> **Brief**:
Among the entries below, find the line with "Rendered at 1241 by 1754 pixels.", then quote it and each following line up to and including the line with "List each element's", and nothing else.

> **Exercise data**:
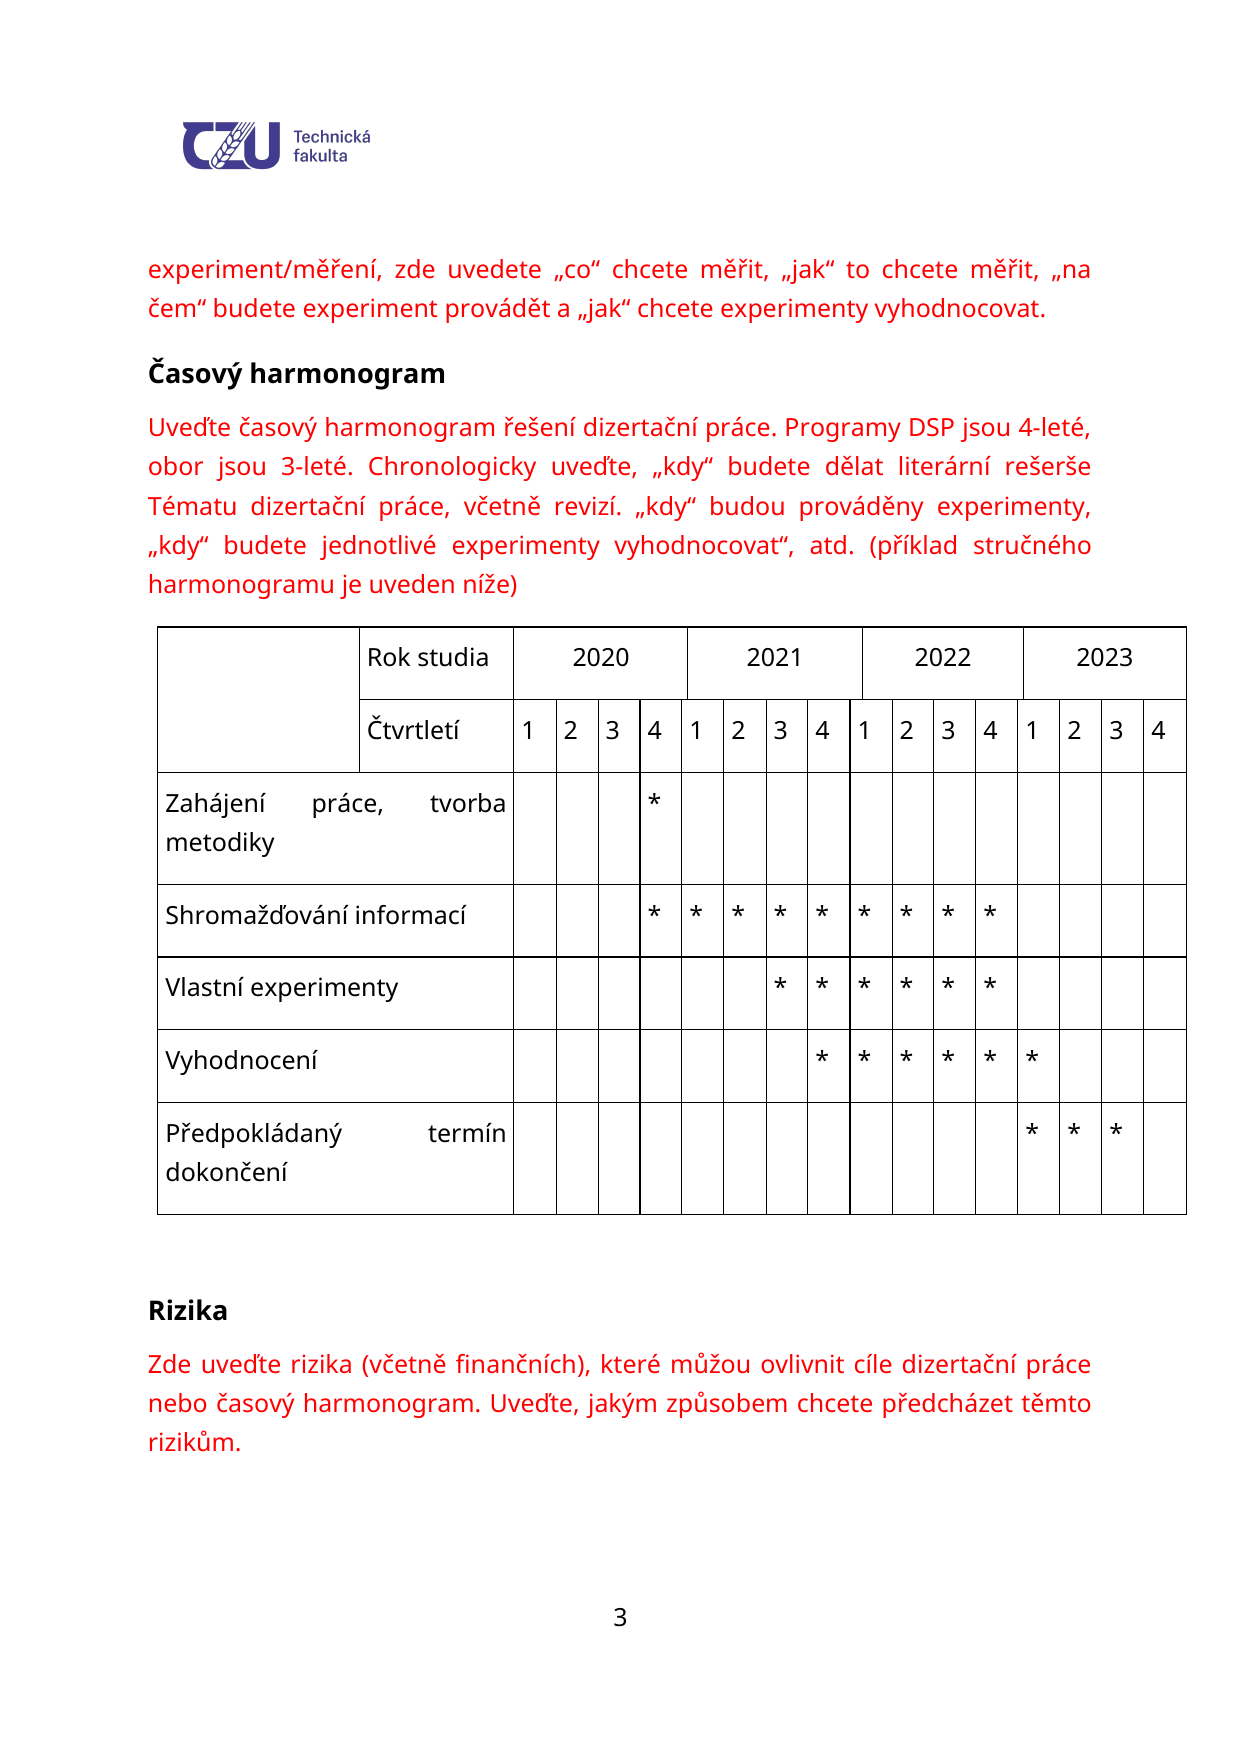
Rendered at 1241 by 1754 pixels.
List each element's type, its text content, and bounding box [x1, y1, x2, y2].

...

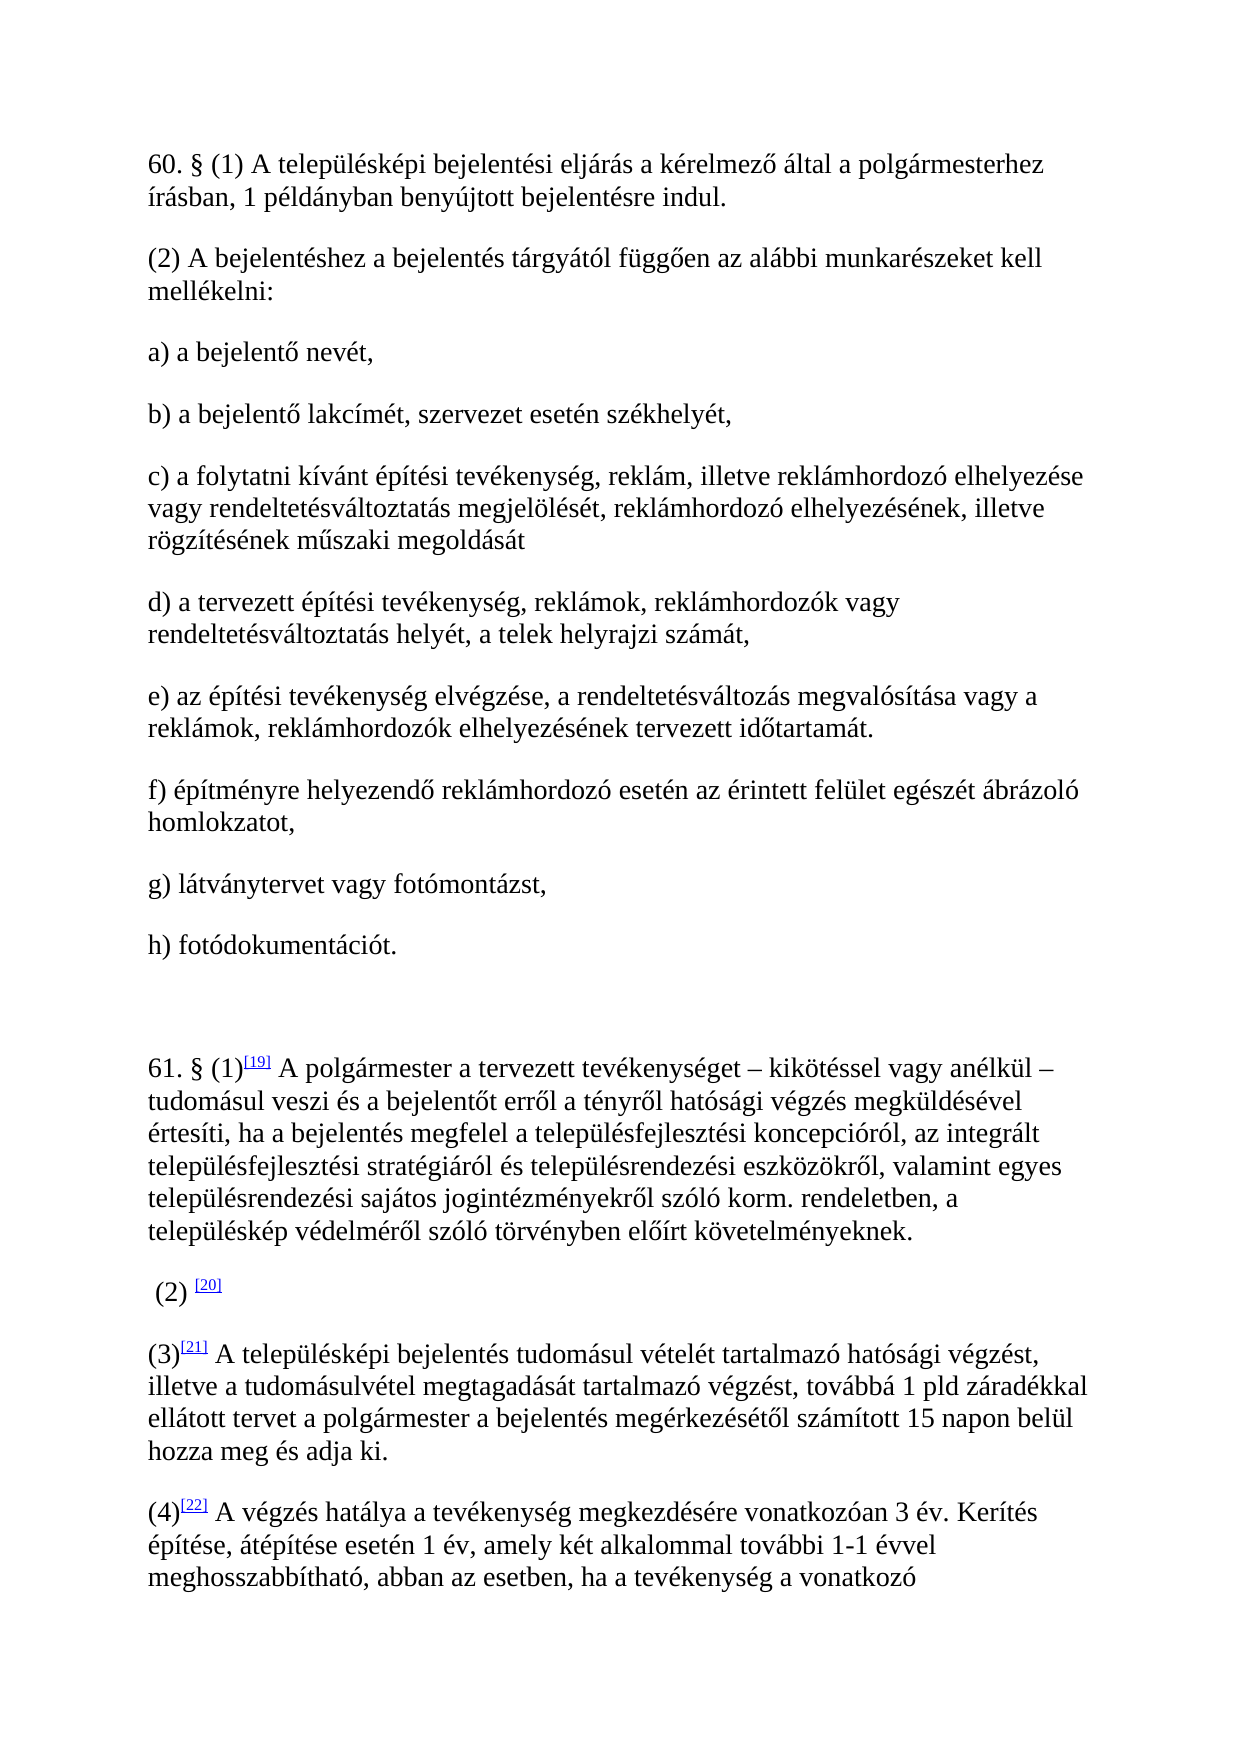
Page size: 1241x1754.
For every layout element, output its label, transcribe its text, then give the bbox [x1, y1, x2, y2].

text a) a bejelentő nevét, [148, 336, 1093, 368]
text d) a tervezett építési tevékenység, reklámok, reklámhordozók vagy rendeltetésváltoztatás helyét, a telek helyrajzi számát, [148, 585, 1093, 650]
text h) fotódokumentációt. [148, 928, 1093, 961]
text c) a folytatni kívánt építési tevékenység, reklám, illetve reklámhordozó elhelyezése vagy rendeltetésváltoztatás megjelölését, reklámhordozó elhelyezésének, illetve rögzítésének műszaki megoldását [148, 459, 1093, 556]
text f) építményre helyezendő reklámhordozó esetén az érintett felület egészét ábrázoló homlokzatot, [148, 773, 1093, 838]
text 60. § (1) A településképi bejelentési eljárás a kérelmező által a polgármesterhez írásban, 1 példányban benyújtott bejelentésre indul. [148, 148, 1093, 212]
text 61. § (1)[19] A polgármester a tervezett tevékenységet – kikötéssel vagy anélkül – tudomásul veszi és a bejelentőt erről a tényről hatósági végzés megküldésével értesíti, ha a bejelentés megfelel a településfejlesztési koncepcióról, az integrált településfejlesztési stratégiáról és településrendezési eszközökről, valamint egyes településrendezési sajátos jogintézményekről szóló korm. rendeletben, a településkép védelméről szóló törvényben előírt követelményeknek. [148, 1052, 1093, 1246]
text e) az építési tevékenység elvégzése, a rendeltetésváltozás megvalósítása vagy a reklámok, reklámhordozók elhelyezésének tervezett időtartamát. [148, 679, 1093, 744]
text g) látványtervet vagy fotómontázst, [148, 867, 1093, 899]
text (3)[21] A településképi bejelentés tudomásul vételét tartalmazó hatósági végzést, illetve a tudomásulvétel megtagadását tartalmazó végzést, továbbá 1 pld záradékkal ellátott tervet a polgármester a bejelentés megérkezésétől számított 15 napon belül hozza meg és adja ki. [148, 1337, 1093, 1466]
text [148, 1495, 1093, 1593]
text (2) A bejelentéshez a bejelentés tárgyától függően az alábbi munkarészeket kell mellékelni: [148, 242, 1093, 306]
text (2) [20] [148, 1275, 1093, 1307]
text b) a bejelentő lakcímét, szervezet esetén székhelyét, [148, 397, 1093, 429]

> **Expected answer**:
Rendered at 1241 by 1754 pixels.
List each element's type, its text content, and bounding box [x1, y1, x2, y2].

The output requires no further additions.